Oleh :
Yan Salam Wahab
Pada konteks permasalahan Judul diatas, teori modernisasi yang mensyaratkan adanya kondisi stabilitas politik dan pertumbuhan ekonomi yang tinggi, merupakan pilihan pemerintah dalam menetapkan model pembangunan Daerahnya. Ciri yang menonjol didalamnya tetap berfokus pada stabilitas politik dan pertumbuhan ekonomi. Meskipun demikian ada pergeseran atau kekurangan pada segi pemerataan. Sehingga, aspek pemerataan pun menjadi karakteristik yang menonjol dalam rencana pembangunan pada beberapa dekade terakhir.
Markas KODIM/0417 Kerinci
Tempo Doeloe
|
Karena model
pembangunan Kabupaten Kerinci yang bertumpu pada prioritas pertumbuhan ekonomi,
maka sebagai konsekwensi logis dari semua ini, Kerinci dituntut untuk
berorientasi ke pasar yang mensyaratkan adanya kemampuan bersaing mencari
Keuntungan sebanyak-banyaknya.
Dan sebagai
akibat lainnya dari model perekonomian yang berorientasi pasar, telah
mengkondisikan para pelaku ekonomi di Kerinci tunduk pada persaingan.
Kencenderungan lahirnya persaingan bebas, menjadi relevan, jika disandingkan
dengan tuntutan dimilikinya kemampuan dan ketangguhan dari para pelaku ekonomi
ketika harus menunjukkan kediriannya. Kemampuan dan ketangguhan ini, tentunya
meliputi kualitas diri, kuantitas finansial, kualitas manajerial dan sebagainya
untuk selalu menjadi yang terunggul ditengah-tengah persaingan internal maupun
eksternal. Hanya mereka yang berkualitaslah yang selalu akan jadi pemenang dari
sebuah persaingan.

-------------------------

__KEGIATAN__.
[1] Sebutkan semua hal yang menurut teks tentang pembangunan Kerinci tercakup dalam kemampuan dan ketangguhan para pelaku ekonomi.
[2] Sunting bagian teks tentang pembangunan Kerinci dari "Kencenderungan lahirnya persaingan" sampai "sebuah persaingan." dengan mengganti "pemenang" menjadi "juara".
Kerjakan hanya berdasarkan teks tentang pembangunan Kerinci di atas.

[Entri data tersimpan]

-------------------------

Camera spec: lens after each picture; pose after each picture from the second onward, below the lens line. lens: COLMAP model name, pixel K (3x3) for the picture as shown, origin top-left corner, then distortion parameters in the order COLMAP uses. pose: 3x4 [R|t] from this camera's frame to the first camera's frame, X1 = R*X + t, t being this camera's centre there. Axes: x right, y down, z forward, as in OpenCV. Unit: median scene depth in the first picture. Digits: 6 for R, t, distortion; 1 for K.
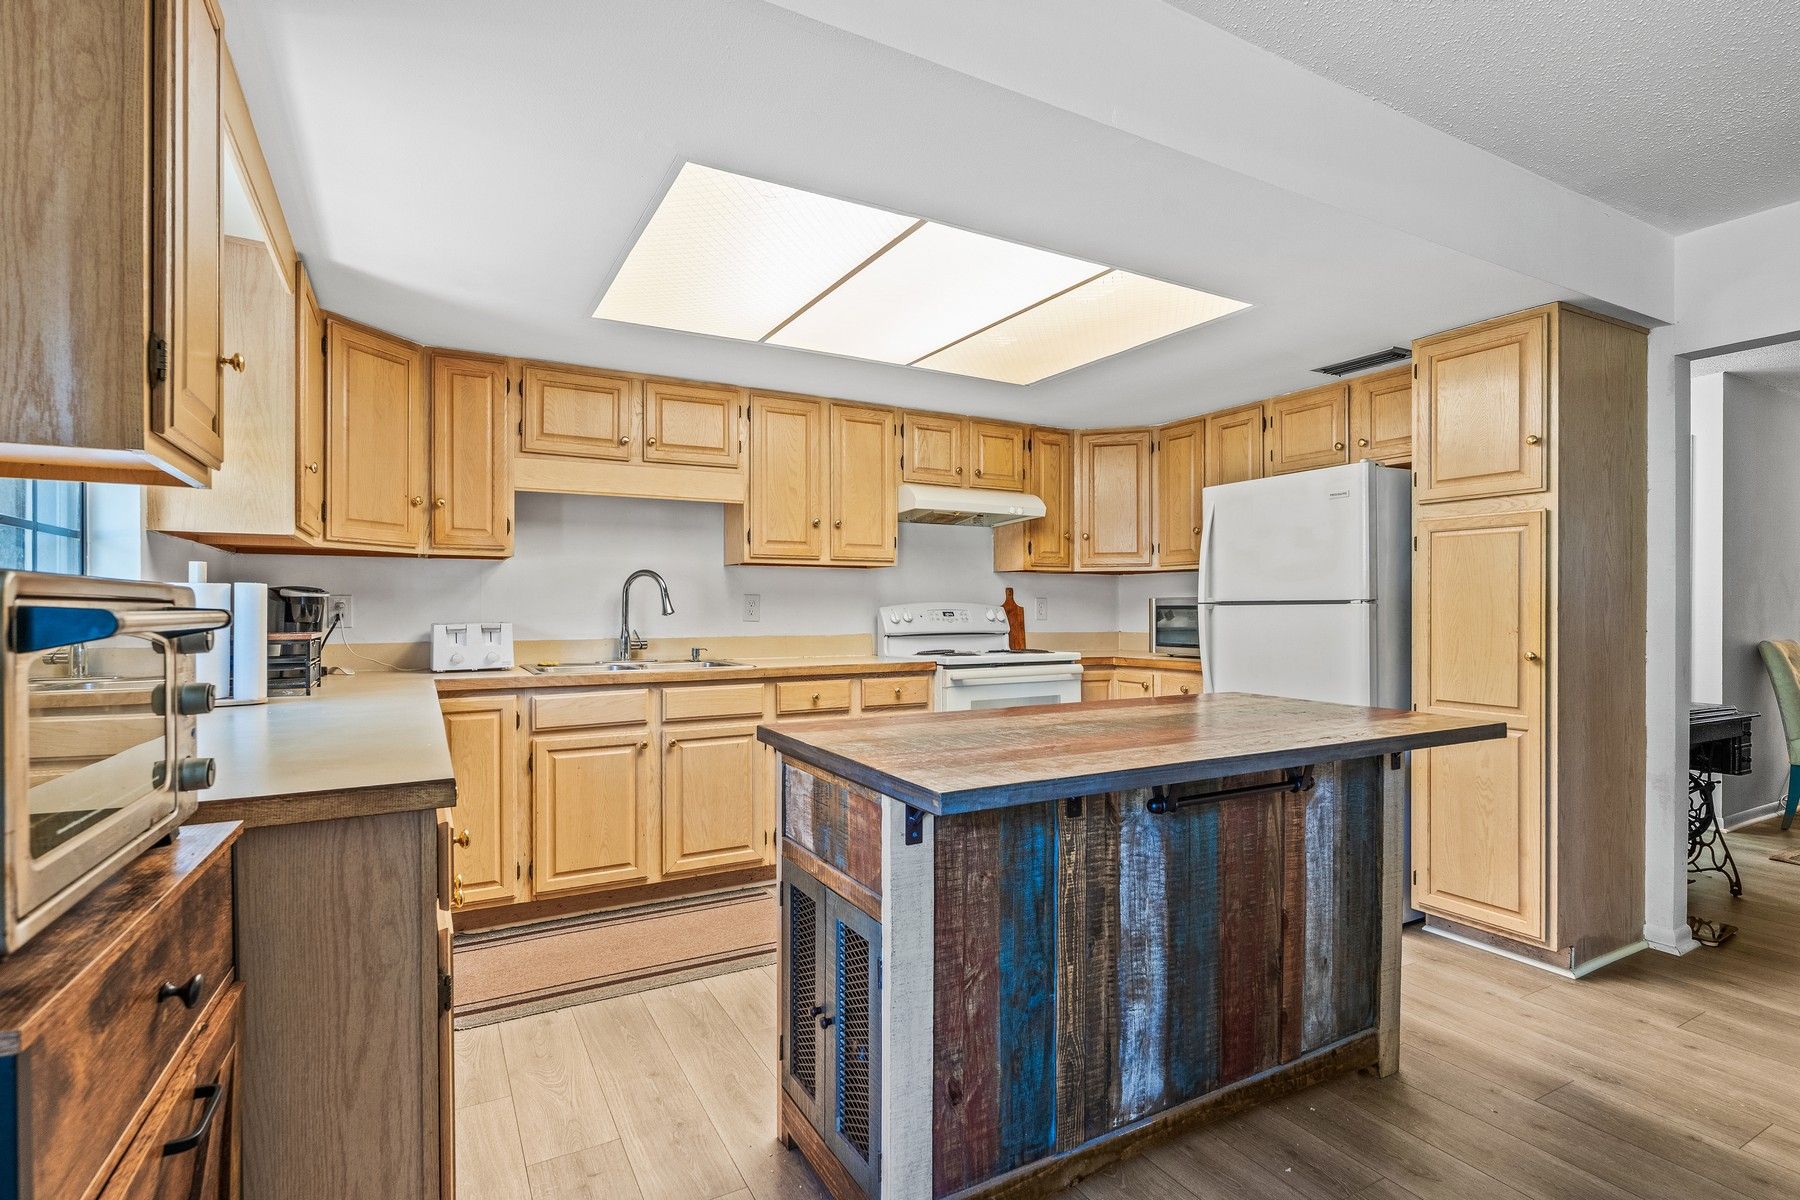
lens RADIAL K [[875.1, 0, 900.9], [0, 875.1, 602.5], [0, 0, 1]] dist [-0.002872, -0.000228]
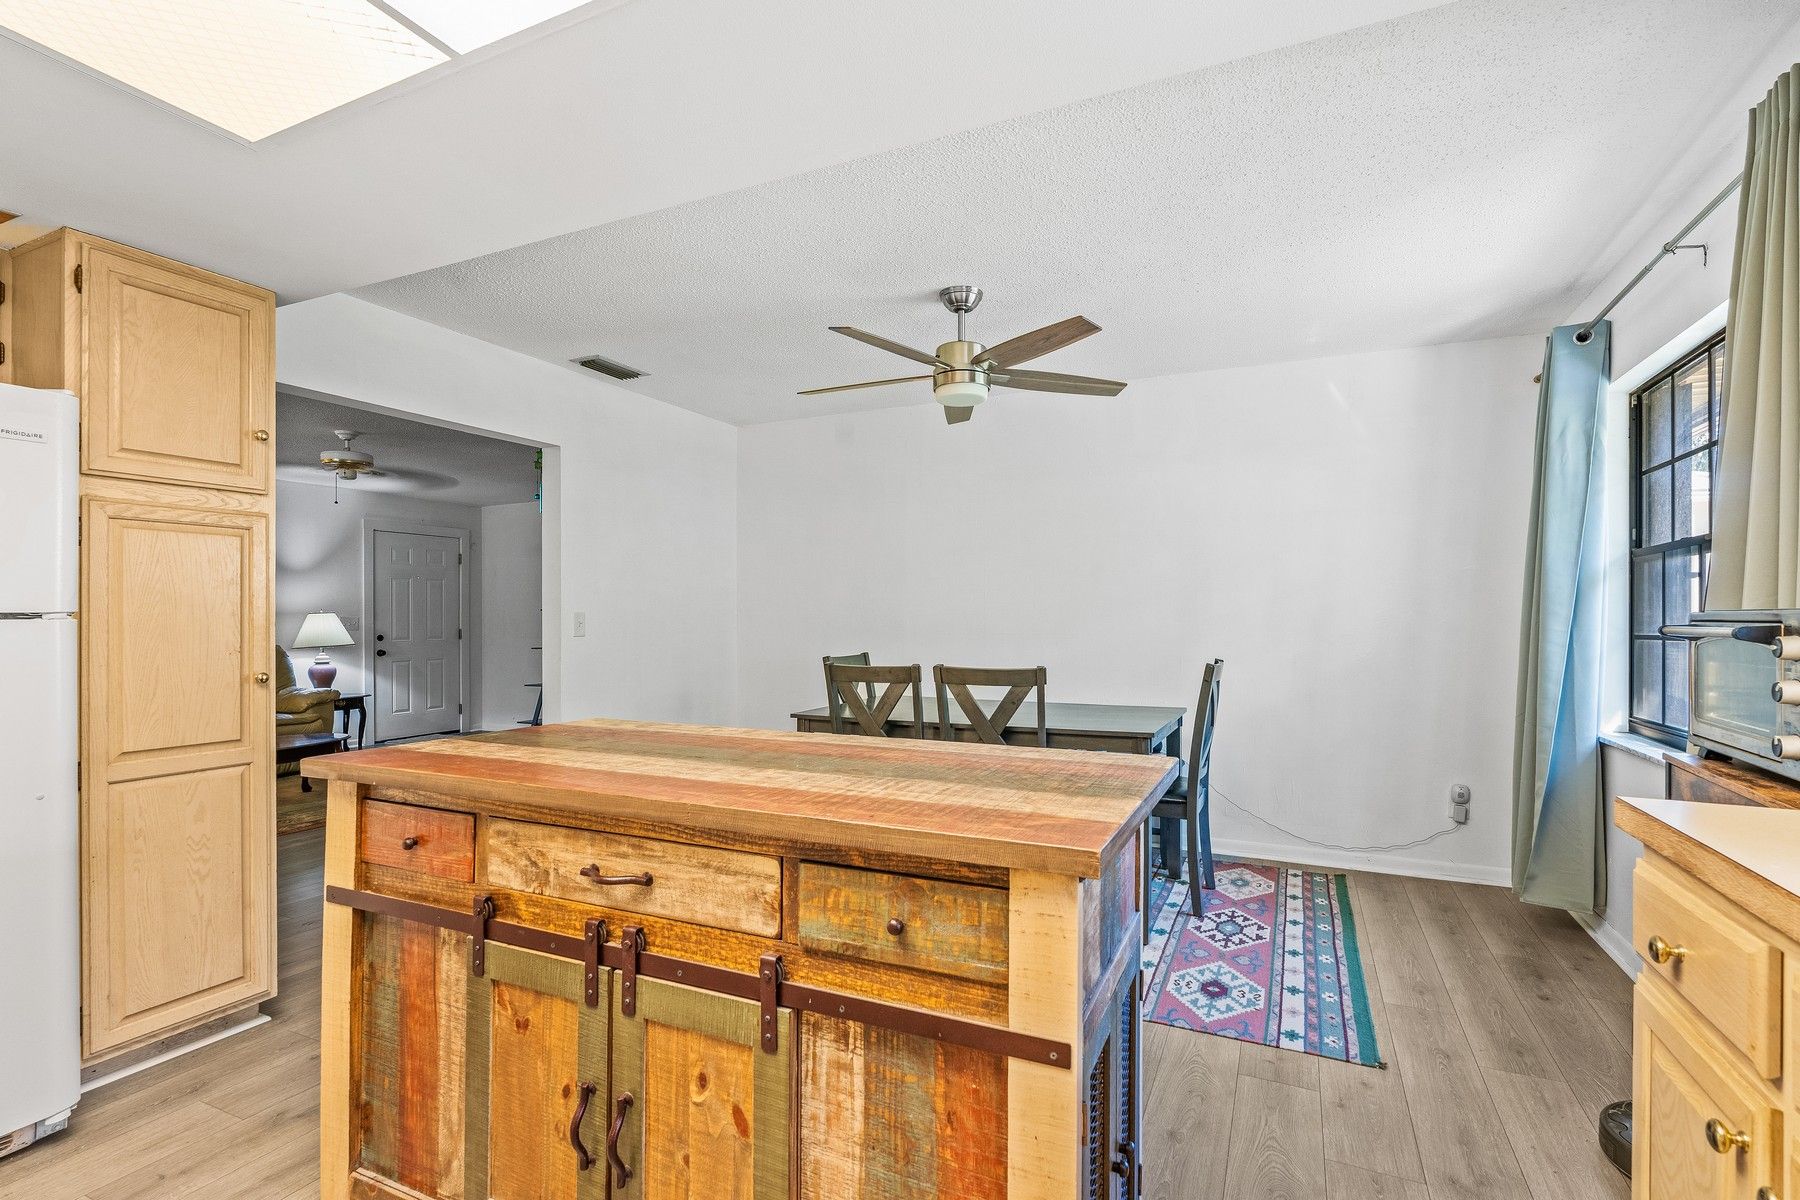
lens RADIAL K [[835.1, 0, 896.8], [0, 835.1, 612.8], [0, 0, 1]] dist [-0.001065, -0.000308]
pose [[-0.582136, 0.005384, 0.813073, -0.419034], [-0.000129, 0.999977, -0.006714, 0.000856], [-0.813091, -0.004014, -0.582123, 1.175292]]
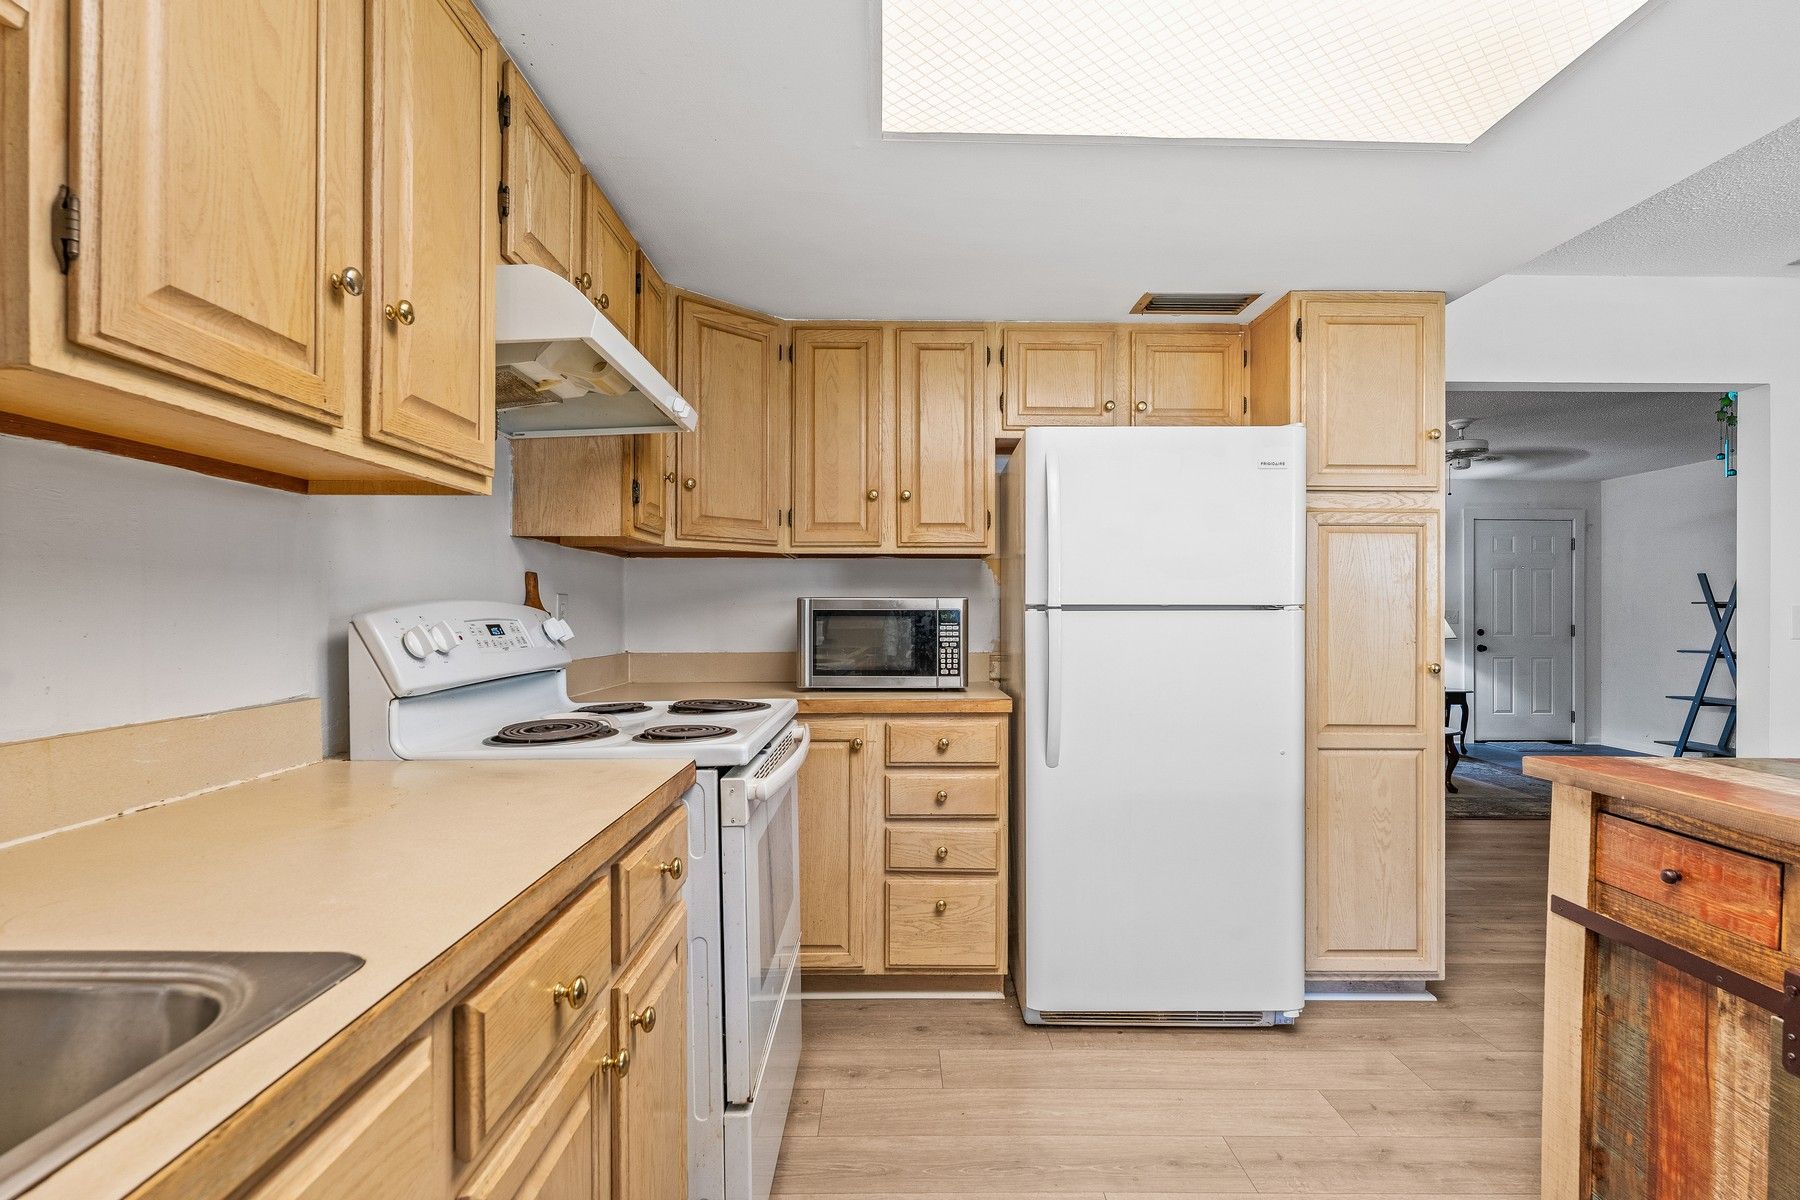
lens RADIAL K [[862.0, 0, 906.1], [0, 862.0, 607.4], [0, 0, 1]] dist [-0.004906, 0.000098]
pose [[0.476191, 0.003586, 0.879335, -0.412785], [-0.008681, 0.999962, 0.000624, 0.001524], [-0.879299, -0.007930, 0.476204, 1.283226]]
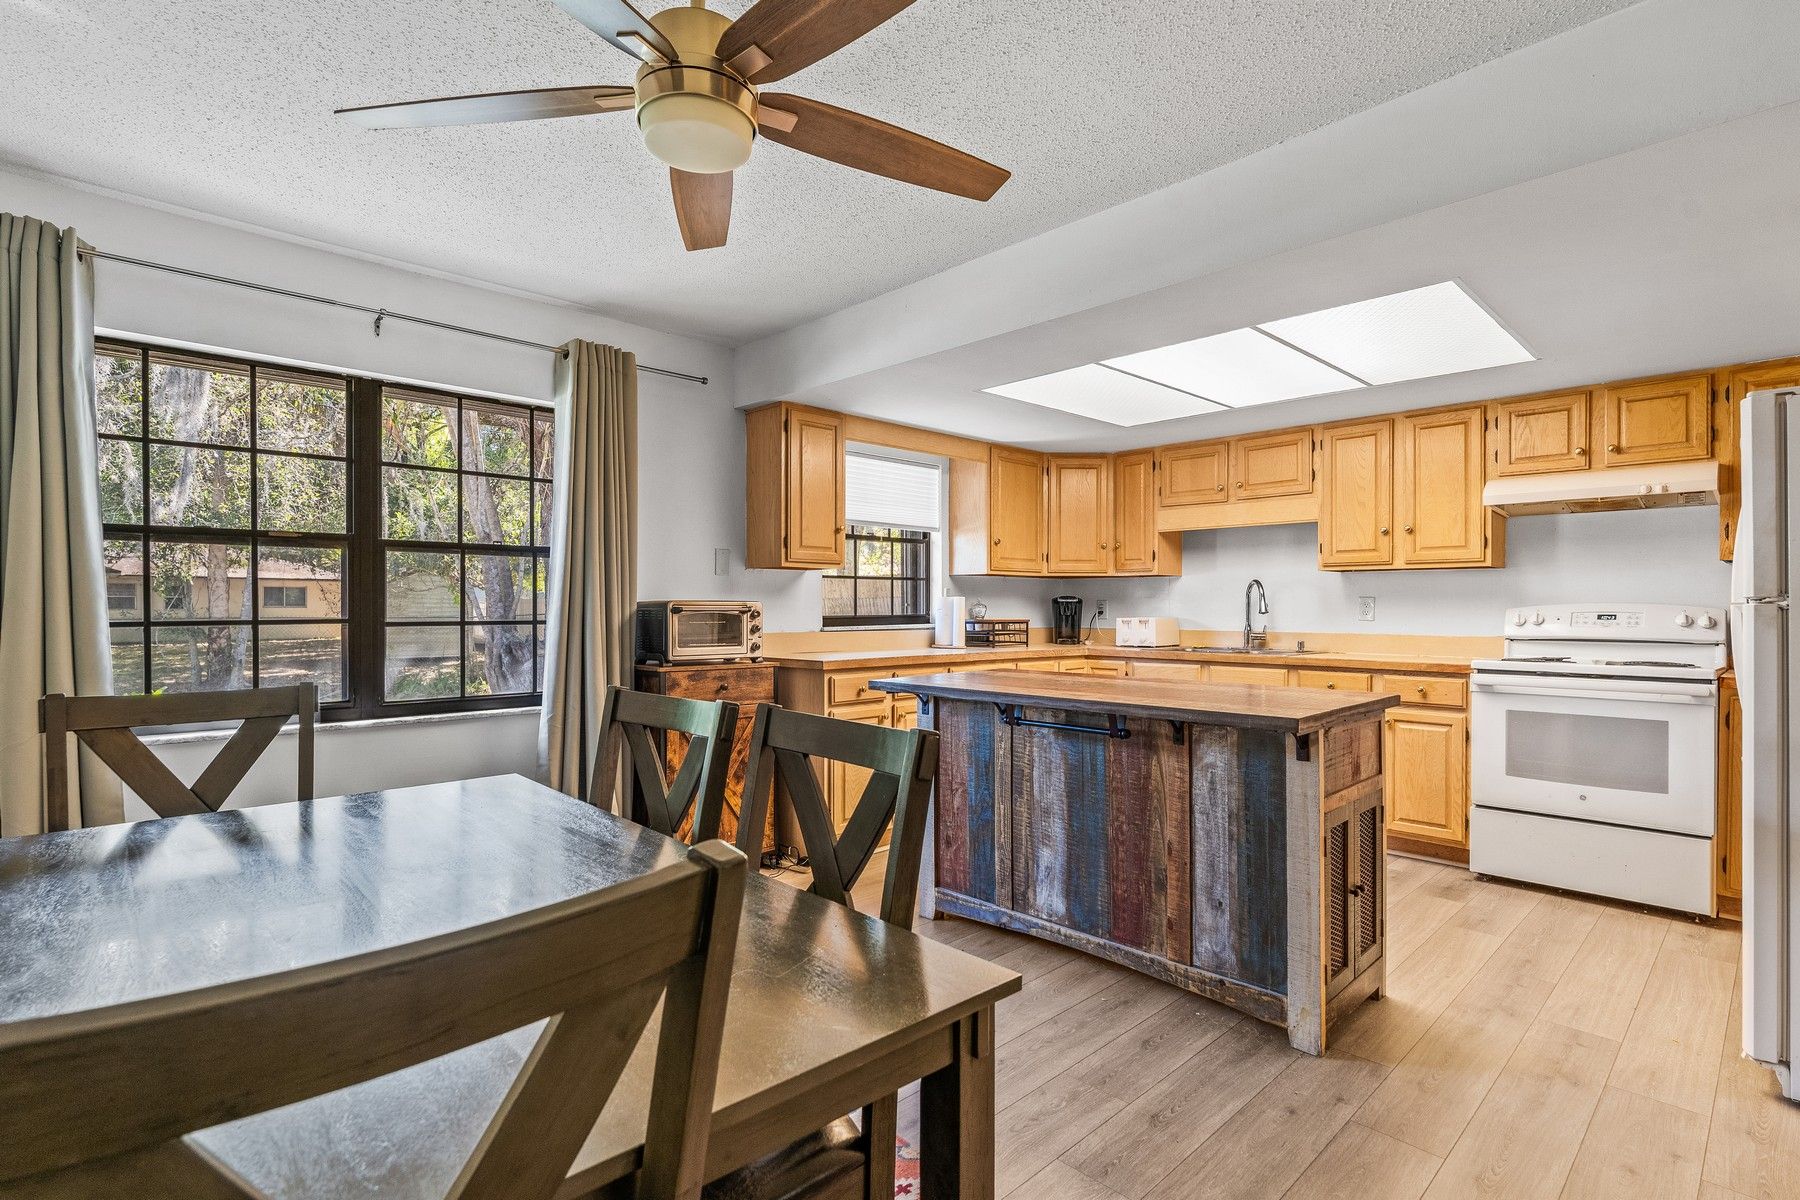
lens RADIAL K [[862.0, 0, 906.1], [0, 862.0, 607.4], [0, 0, 1]] dist [-0.004906, 0.000098]
pose [[0.259379, 0.000460, -0.965775, 1.357772], [0.001087, 0.999999, 0.000768, 0.004605], [0.965775, -0.001249, 0.259378, 0.254823]]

-------------------------

__HASIL LATIHAN__.
[1] Kualitas diri, kuantitas finansial, dan kualitas manajerial.

[2]
Kencenderungan lahirnya persaingan bebas, menjadi relevan, jika disandingkan
dengan tuntutan dimilikinya kemampuan dan ketangguhan dari para pelaku ekonomi
ketika harus menunjukkan kediriannya. Kemampuan dan ketangguhan ini, tentunya
meliputi kualitas diri, kuantitas finansial, kualitas manajerial dan sebagainya
untuk selalu menjadi yang terunggul ditengah-tengah persaingan internal maupun
eksternal. Hanya mereka yang berkualitaslah yang selalu akan jadi juara dari
sebuah persaingan.